Is this recipe suitable for babies or toddlers?
This soup can be a nutritious option for babies and toddlers, but be sure to puree it to the appropriate consistency and check with your pediatrician before introducing any new foods, especially if your child has food allergies or sensitivities.
pantry cleanout onepot lentil and root vegetable soup for winter
Ingredients
- 1 cup dried green or brown lentils, rinsed and drained
- 2 tablespoons olive oil
- 1 medium onion, chopped
- 3 cloves garlic, minced
- 2 medium carrots, peeled and chopped
- 2 medium potatoes, peeled and chopped
- 1 large celery root, peeled and chopped
- 1 teaspoon dried thyme
- 1 teaspoon dried rosemary
- 1 bay leaf
- 1 teaspoon salt
- 1/2 teaspoon black pepper
- 4 cups vegetable broth
- 1 can (14.5 oz) diced tomatoes
Instructions
- Step 1: Heat the oil and sauté the onion. In a large pot, heat the olive oil over medium heat. Add the chopped onion and cook, stirring occasionally, until softened and translucent, about 5-7 minutes.

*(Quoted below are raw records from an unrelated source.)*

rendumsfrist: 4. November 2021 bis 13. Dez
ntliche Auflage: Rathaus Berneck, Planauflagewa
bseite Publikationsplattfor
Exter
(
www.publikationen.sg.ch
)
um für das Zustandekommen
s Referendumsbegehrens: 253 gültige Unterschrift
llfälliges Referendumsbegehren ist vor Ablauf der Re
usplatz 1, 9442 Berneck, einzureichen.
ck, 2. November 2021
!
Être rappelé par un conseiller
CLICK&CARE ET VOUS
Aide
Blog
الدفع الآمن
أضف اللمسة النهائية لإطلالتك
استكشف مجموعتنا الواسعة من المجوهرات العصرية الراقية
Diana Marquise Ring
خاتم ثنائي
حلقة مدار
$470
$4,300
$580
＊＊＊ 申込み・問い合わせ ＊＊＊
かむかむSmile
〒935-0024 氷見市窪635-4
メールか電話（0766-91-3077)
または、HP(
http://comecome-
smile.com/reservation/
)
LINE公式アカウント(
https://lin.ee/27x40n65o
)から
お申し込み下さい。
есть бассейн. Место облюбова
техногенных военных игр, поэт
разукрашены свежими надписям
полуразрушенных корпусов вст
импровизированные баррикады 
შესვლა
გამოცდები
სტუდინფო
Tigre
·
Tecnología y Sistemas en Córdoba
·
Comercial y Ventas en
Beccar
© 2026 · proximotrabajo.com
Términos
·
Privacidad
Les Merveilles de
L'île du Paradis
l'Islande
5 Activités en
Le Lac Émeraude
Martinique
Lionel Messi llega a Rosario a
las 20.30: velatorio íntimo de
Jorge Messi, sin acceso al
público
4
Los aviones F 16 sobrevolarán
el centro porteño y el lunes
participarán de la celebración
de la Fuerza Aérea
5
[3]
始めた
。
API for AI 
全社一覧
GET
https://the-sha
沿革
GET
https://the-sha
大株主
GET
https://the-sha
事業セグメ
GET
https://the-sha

- Step 2: Add the garlic and cook for 1 minute. Add the minced garlic and cook, stirring constantly, for 1 minute.
- Step 3: Add the chopped carrots, potatoes, and celery root. Add the chopped carrots, potatoes, and celery root. Cook, stirring occasionally, for 5 minutes.
- Step 4: Add the thyme, rosemary, and bay leaf. Add the dried thyme, rosemary, and bay leaf. Stir to combine.
- Step 5: Add the lentils, salt, and pepper. Add the rinsed and drained lentils, salt, and pepper. Stir to combine.
- Step 6: Add the vegetable broth and diced tomatoes. Add the vegetable broth and diced tomatoes. Stir to combine.
- Step 7: Bring to a boil, then reduce heat and simmer. Bring the mixture to a boil, then reduce the heat to low and simmer, covered, for 20-25 minutes, or until the lentils and vegetables are tender.
- Step 8: Remove the bay leaf and serve. Remove the bay leaf and serve the soup hot, garnished with chopped fresh herbs, if desired.
Recipe Notes
- Storage tip: Let the soup cool, then refrigerate or freeze for later use.
- Make ahead: Prepare the soup up to a day in advance, then reheat and serve.
- Substitution: Swap the celery root for 2 stalks of celery, if desired.
- Pro tip: Use a mix of green and brown lentils for a more varied texture.
- Variation: Add 1/2 cup of chopped kale or spinach to the pot during the last 5 minutes of cooking.
- Leftovers: Use leftover soup as a base for a soup-to-risotto recipe.